Toutefois, et tout d’abord, la société Saint A de Z E F n’est devenue propriétaire du local litigieux que le 29/06/2006.
Le syndicat des copropriétaires de la résidence B C ne saurait par conséquent demander paiement de la consommation d’eau pour une période pendant laquelle la société de Saint A de Z E F n’était pas encore propriétaire du lot litigieux.
En outre, rien ne justifie l’absence de relevé pendant une durée de presque 6 ans.

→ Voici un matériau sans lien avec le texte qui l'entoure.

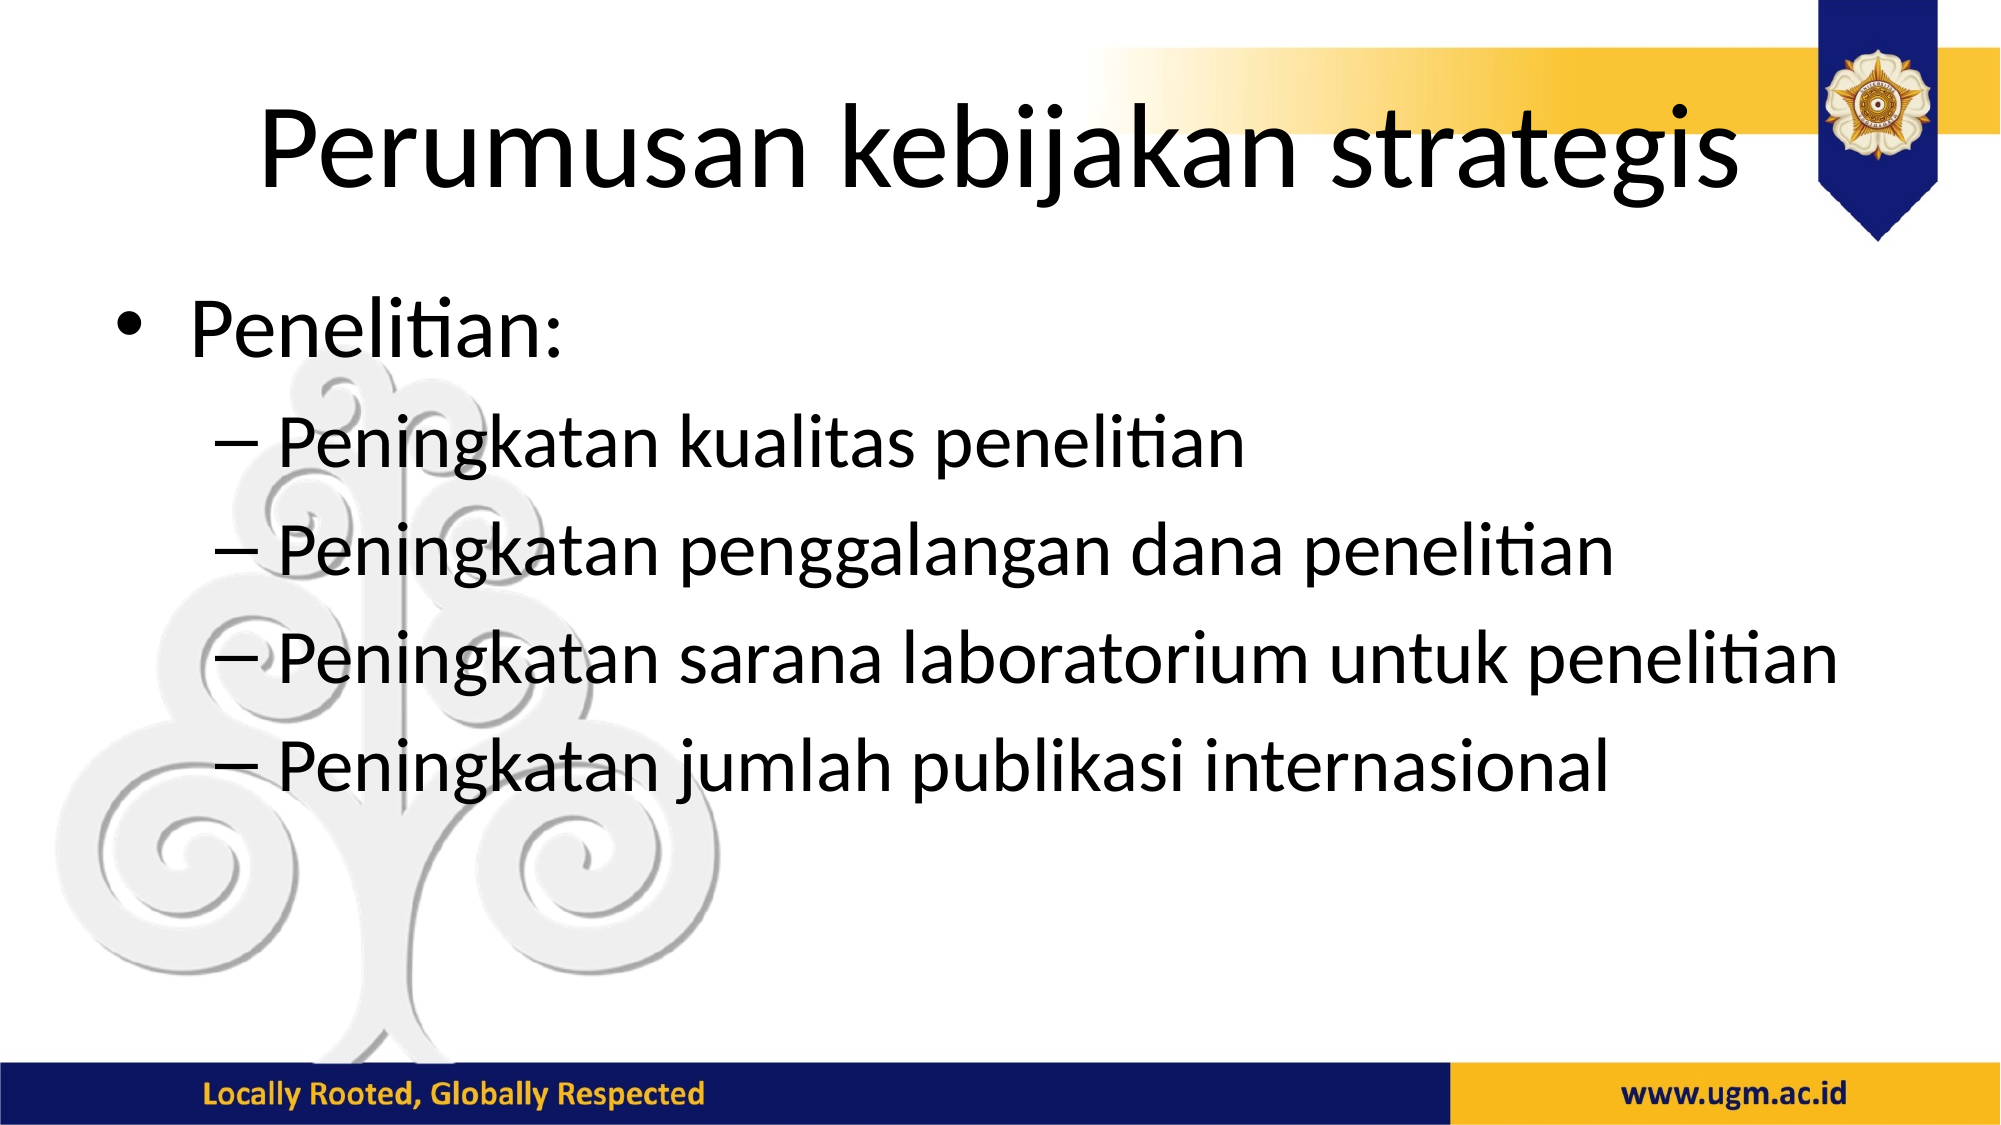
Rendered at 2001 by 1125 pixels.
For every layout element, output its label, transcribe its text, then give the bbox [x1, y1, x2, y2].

list Penelitian: Peningkatan kualitas penelitian Peningkatan penggalangan dana penelitian Peningkatan sarana laboratorium untuk penelitian Peningkatan jumlah publikasi internasional [99, 262, 1900, 1005]
title Perumusan kebijakan strategis [99, 45, 1900, 233]
picture [0, 0, 2001, 1125]
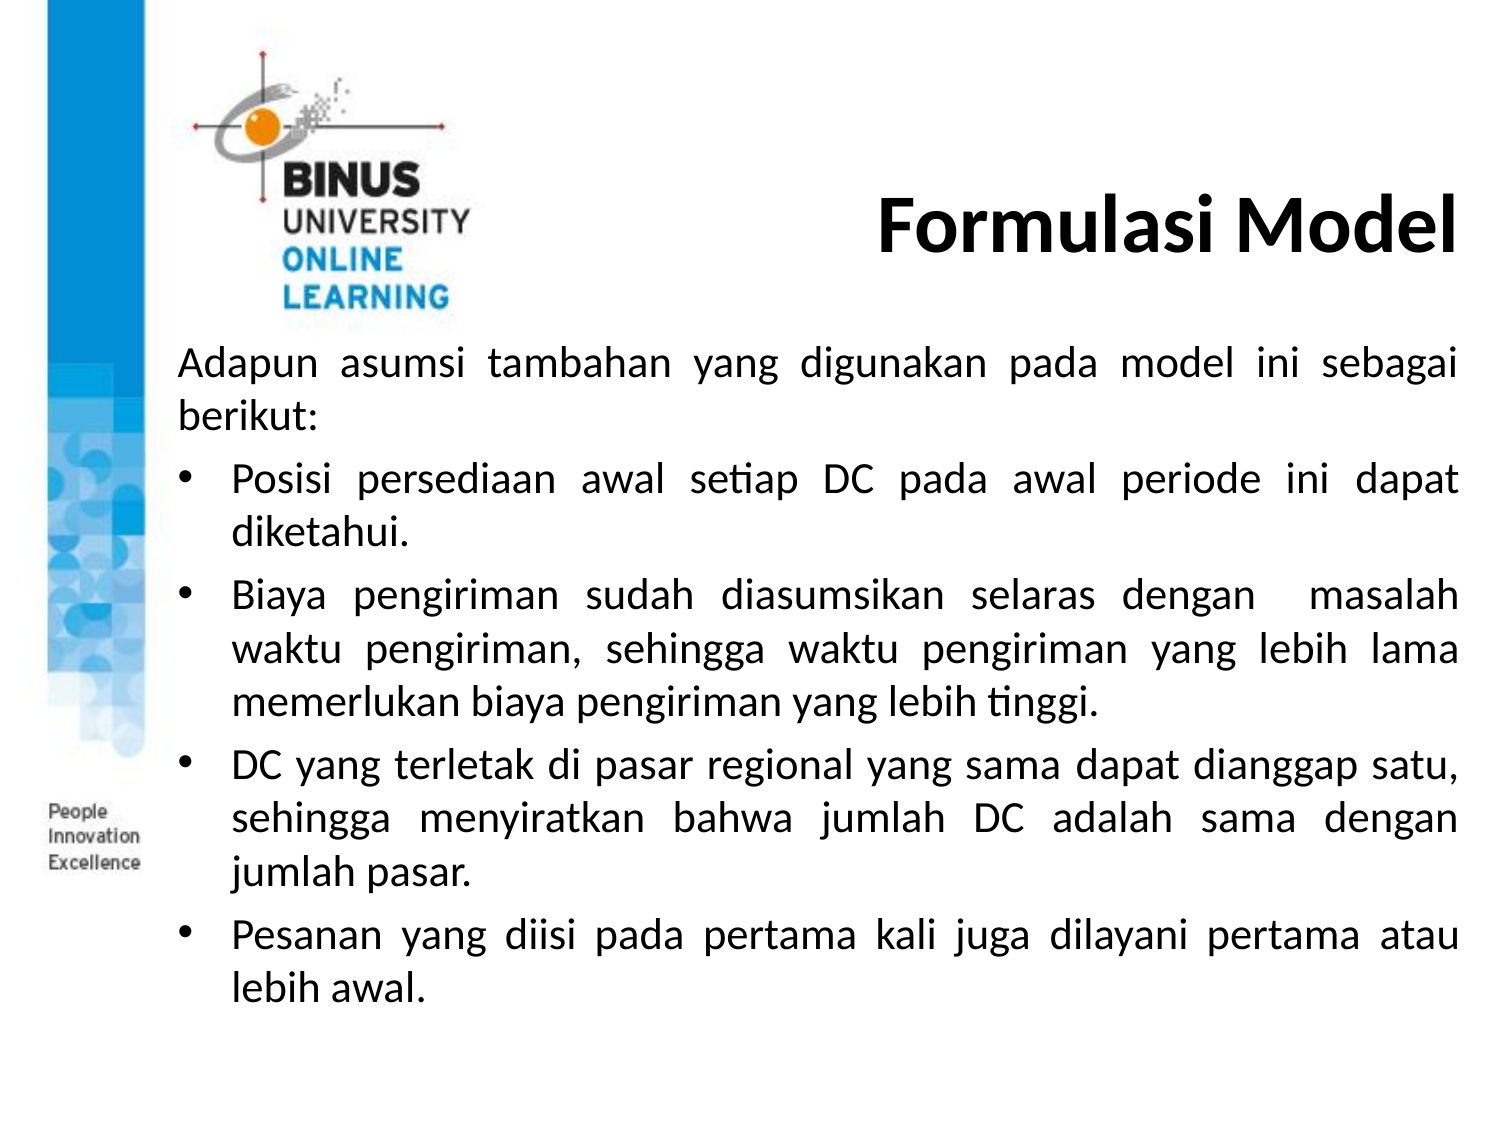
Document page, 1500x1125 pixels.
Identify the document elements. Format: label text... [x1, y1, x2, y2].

picture [0, 0, 1500, 1125]
title Formulasi Model [549, 125, 1475, 313]
list Adapun asumsi tambahan yang digunakan pada model ini sebagai berikut: Posisi persediaan awal setiap DC pada awal periode ini dapat diketahui. Biaya pengiriman sudah diasumsikan selaras dengan masalah waktu pengiriman, sehingga waktu pengiriman yang lebih lama memerlukan biaya pengiriman yang lebih tinggi. DC yang terletak di pasar regional yang sama dapat dianggap satu, sehingga menyiratkan bahwa jumlah DC adalah sama dengan jumlah pasar. Pesanan yang diisi pada pertama kali juga dilayani pertama atau lebih awal. [162, 324, 1475, 1025]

En effet la SA Prox Hydro prétend ne pas avoir eu de réponse à ses cartes laissées sur place alors qu’à l’examen du contrat passé entre le syndicat des copropriétaires de la résidence B C et la SA Prox Hydro le 1/06/2006, les compteurs sont équipés d’un système radio, que le relevé des index est effectué 2 fois par an, que le preneur et la SA Prox Hydro conviennent de l’époque de ces relevés, et que celle-ci s’engage à la stricte transmission de l’index. Compte tenu de tous ces éléments, l’explication fournie n’est pas sérieuse.
De plus, l’examen des décomptes de charges produits par la société Saint A de Z E F pour les périodes 2004-2005, 2005-2006 et 2007-2008 démontre que la consommation d’eau est chiffrée et qu’elle a fait l’objet d’une répartition entre les différents lots à partir d’un montant général dont la précision exclut l’hypothèse d’une évaluation approximative.
Le syndicat des copropriétaires de la résidence B C n’explique pas comment il a pu établir cette répartition de façon aussi précise en l’absence de relevé de compteur.
Il convient d’ajouter qu’il n’établit pas non plus avoir payé la somme dont il demande remboursement maintenant à la société Saint A de Z E F.
Enfin la SA Prox Hydro qui fait état d’un changement de compteur le 2/02/2009 n’en rapporte pas la preuve. D’ailleurs, l’index relevé le 14/09/2009 (647) est la suite logique de l’index 630 relevé en 2003, ce qui tendrait à établir l’existence d’une consommation d’eau normale et l’absence de remplacement du compteur.
Au vu de l’ensemble de ces éléments, le syndicat des copropriétaires de la résidence B C ne justifie pas de l’existence de la consommation d’eau très importante dont elle demande paiement à la société Saint A de Z E F.
Elle ne saurait non plus demander des dommages et intérêts à la SA Prox Hydro pour manquement à ses obligations contractuelles alors qu’elle ne démontre pas l’existence d’un préjudice par le paiement de la somme litigieuse, et que dans le cadre du contrat passé avec la SA Prox Hydro il lui appartenait de demander à cette dernière d’en respecter les termes, ce qu’elle ne démontre pas avoir fait.
La décision déférée sera dans ces conditions confirmée.
Il n’est pas inéquitable de laisser à la charge de la SA Prox Hydro les frais irrépétibles exposés et non compris dans les dépens.
Le syndicat des copropriétaires de la résidence B C qui succombe supportera les dépens d’appel
PAR CES MOTIFS
La Cour,
Confirme en son entier la décision entreprise.
Y ajoutant
Condamne le syndicat des copropriétaires de la résidence B C, représenté par son syndic en exercice , la SARL Fit Gestion , à payer à la société de Saint A de Z E F la somme de 2000 € sur le fondement de l’article 700 du code de procédure civile pour les frais irrépétibles exposés devant la cour
Déboute la SA Prox Hydro de sa demande fondée sur l’article 700 du code de procédure civile
Condamne le syndicat des copropriétaires de la résidence B C représenté par son syndic en exercice , la SARL Fit Gestion, aux dépens dont distraction au profit de Maître Duguet, avocat aux offres de droit.